▶ [TASKS FOR THIS EXERCISE]
- A) In the passage on HRT and bioidentical hormones, what does the term "bioidentical" describe?
- B) Please return the stretch of the passage on HRT and bioidentical hormones from "Defining the Terms" through "entirely different things.".
- C) Resume the passage on HRT and bioidentical hormones, picking up right after its final sentence.

▶ [PASSAGE]
* * * *

Hormones & Treatments

What is the difference between HRT and bioidentical hormones?

Defining the Terms

The language around hormone therapy is frequently confusing, and the confusion is not always accidental, it is sometimes actively exploited by commercial interests. Understanding the actual distinction requires separating chemical structure from regulatory status, which are two entirely different things.

HRT (hormone replacement therapy) is an umbrella term for any pharmaceutical treatment that replaces hormones that the body is no longer producing in sufficient quantities. It encompasses a wide range of products including estrogen-only preparations, combined estrogen and progestogen preparations, and in some clinical contexts testosterone. HRT includes both FDA-approved pharmaceutical products and, in some definitions, compounded formulations.

Bioidentical hormones refers specifically to hormones that are chemically identical in molecular structure to the hormones naturally produced by the human body. The key bioidentical hormones used in menopause management are 17-beta estradiol (identical to human estradiol), estriol, progesterone (identical to human progesterone), and testosterone. Bioidentical does not describe a product category, it describes a molecular property.

* * * *

▶ [DATASET EXCERPTS]
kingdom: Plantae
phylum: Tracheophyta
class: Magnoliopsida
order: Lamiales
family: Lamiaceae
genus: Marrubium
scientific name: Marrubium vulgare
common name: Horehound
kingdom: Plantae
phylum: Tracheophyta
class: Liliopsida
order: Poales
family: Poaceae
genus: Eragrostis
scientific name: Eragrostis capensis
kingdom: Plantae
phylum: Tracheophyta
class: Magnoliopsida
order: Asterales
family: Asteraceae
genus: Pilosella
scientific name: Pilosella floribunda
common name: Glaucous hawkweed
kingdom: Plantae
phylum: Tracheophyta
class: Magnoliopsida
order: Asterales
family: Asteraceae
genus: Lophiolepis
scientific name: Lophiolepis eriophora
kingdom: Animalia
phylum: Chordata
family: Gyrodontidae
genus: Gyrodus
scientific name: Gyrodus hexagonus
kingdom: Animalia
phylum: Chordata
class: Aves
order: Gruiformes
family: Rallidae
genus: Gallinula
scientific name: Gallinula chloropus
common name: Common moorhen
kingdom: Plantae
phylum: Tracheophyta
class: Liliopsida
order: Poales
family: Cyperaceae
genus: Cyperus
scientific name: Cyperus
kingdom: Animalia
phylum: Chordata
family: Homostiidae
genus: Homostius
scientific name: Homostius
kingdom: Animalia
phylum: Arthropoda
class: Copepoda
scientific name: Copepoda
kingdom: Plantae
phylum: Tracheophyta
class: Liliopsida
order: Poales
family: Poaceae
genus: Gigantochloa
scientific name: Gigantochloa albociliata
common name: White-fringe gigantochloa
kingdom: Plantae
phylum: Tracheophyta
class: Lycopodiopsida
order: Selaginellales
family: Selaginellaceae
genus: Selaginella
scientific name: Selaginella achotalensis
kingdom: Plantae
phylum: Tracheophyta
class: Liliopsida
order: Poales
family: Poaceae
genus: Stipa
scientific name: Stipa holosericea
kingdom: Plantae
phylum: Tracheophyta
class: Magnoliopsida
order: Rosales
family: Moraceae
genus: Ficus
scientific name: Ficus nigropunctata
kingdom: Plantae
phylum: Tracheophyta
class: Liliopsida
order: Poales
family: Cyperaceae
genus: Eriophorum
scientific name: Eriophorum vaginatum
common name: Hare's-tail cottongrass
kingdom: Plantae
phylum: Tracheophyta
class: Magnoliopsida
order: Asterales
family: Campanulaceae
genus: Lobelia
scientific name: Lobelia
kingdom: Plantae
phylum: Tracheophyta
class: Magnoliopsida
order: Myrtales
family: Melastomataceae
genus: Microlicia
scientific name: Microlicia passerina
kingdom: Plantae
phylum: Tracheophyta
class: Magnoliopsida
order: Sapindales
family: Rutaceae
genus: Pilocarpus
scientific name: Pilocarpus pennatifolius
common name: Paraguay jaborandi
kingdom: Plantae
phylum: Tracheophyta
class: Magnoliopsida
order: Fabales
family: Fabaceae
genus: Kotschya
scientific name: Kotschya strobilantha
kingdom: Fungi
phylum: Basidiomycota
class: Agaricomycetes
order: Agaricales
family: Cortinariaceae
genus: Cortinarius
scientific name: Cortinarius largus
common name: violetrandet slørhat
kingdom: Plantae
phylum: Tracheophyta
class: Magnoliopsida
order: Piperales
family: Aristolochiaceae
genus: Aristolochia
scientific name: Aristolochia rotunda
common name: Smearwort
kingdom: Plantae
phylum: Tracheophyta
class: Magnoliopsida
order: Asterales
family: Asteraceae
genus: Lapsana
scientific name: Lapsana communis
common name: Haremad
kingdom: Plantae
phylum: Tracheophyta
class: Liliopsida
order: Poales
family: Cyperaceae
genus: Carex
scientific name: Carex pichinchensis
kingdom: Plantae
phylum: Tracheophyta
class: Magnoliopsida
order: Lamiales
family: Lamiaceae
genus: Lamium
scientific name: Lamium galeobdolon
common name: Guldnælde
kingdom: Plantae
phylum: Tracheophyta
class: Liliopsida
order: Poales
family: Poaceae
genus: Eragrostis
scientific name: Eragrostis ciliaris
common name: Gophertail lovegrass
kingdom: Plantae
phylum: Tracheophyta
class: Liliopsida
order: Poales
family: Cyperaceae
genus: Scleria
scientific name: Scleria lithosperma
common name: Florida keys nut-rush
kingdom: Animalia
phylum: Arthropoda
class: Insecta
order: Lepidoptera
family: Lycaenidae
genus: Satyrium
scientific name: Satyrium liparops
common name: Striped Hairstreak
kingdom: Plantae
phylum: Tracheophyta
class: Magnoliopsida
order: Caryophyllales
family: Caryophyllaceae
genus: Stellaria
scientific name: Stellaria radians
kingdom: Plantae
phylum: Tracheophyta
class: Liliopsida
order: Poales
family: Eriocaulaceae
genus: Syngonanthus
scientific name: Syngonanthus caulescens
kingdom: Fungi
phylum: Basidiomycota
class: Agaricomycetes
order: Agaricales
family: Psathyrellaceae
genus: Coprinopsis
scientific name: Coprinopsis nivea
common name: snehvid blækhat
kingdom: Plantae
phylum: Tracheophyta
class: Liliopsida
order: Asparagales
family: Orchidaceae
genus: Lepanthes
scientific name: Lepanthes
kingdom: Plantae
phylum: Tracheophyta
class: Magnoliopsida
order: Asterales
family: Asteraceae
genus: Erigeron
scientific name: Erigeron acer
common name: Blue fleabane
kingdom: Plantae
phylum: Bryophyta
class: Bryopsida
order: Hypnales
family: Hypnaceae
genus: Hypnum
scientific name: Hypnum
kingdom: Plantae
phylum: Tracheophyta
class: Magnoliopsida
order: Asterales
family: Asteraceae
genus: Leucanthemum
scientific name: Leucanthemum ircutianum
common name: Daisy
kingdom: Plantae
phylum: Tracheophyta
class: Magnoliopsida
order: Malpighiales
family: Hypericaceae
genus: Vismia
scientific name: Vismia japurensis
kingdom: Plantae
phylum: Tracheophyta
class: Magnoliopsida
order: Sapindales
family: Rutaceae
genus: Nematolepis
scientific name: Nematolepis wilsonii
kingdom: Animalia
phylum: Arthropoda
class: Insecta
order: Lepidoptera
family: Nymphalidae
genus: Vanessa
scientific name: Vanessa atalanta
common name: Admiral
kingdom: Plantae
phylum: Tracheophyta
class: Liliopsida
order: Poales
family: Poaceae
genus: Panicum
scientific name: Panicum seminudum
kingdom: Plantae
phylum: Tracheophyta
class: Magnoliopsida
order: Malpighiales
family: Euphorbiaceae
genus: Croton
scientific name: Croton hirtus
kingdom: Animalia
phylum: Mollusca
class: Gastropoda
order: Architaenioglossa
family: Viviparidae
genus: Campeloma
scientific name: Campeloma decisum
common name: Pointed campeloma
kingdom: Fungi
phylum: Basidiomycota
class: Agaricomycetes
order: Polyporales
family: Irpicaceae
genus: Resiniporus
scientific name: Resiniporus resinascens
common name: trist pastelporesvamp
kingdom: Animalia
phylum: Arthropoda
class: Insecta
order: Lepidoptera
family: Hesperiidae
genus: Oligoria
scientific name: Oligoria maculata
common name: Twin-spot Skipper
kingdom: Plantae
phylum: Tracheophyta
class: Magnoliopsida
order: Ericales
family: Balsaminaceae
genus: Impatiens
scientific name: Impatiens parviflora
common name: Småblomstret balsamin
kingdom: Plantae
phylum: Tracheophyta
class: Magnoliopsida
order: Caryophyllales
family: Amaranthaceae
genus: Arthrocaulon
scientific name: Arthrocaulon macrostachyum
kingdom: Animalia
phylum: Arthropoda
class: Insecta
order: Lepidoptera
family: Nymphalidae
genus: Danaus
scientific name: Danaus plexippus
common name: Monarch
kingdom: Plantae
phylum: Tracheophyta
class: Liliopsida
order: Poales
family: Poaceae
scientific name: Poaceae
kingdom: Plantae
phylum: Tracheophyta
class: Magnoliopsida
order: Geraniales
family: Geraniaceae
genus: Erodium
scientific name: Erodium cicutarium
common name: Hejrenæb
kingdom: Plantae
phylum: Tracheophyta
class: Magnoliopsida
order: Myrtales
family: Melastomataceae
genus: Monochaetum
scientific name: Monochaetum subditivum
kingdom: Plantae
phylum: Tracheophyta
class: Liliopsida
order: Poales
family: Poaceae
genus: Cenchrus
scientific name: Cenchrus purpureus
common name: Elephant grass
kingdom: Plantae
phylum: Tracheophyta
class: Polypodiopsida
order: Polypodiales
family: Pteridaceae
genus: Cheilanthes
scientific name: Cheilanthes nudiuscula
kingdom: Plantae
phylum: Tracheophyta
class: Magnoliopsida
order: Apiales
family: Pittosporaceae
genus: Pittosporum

* * * *

▶ [ANSWERS BY ITEM]
- A) A molecular property, not a product category.

- B)
Defining the Terms

The language around hormone therapy is frequently confusing, and the confusion is not always accidental, it is sometimes actively exploited by commercial interests. Understanding the actual distinction requires separating chemical structure from regulatory status, which are two entirely different things.

- C)
The critical distinction that most marketing obscures: many FDA-approved, mainstream HRT products are bioidentical. Estradiol patches, gels, sprays, and some oral preparations contain 17-beta estradiol, chemically identical to human estradiol. Oral micronized progesterone (brand name Prometrium in the US) contains bioidentical progesterone, not synthetic progestins.

FDA-Approved Bioidentical Hormones

Contrary to how they are often marketed, bioidentical hormones are not an alternative to mainstream medicine, they are part of it. The following widely prescribed, FDA-approved HRT products are bioidentical:

  • Estradiol: Available as transdermal patches (e.g., Vivelle-Dot, Climara), gels (EstroGel, Divigel), sprays (Evamist), vaginal rings (Estring, Femring), and some oral forms. All contain 17-beta estradiol, bioidentical to human estradiol.
  • Oral micronized progesterone (Prometrium): Bioidentical progesterone, distinct from synthetic progestins such as medroxyprogesterone acetate (MPA) which were used in the Women’s Health Initiative (WHI) trial.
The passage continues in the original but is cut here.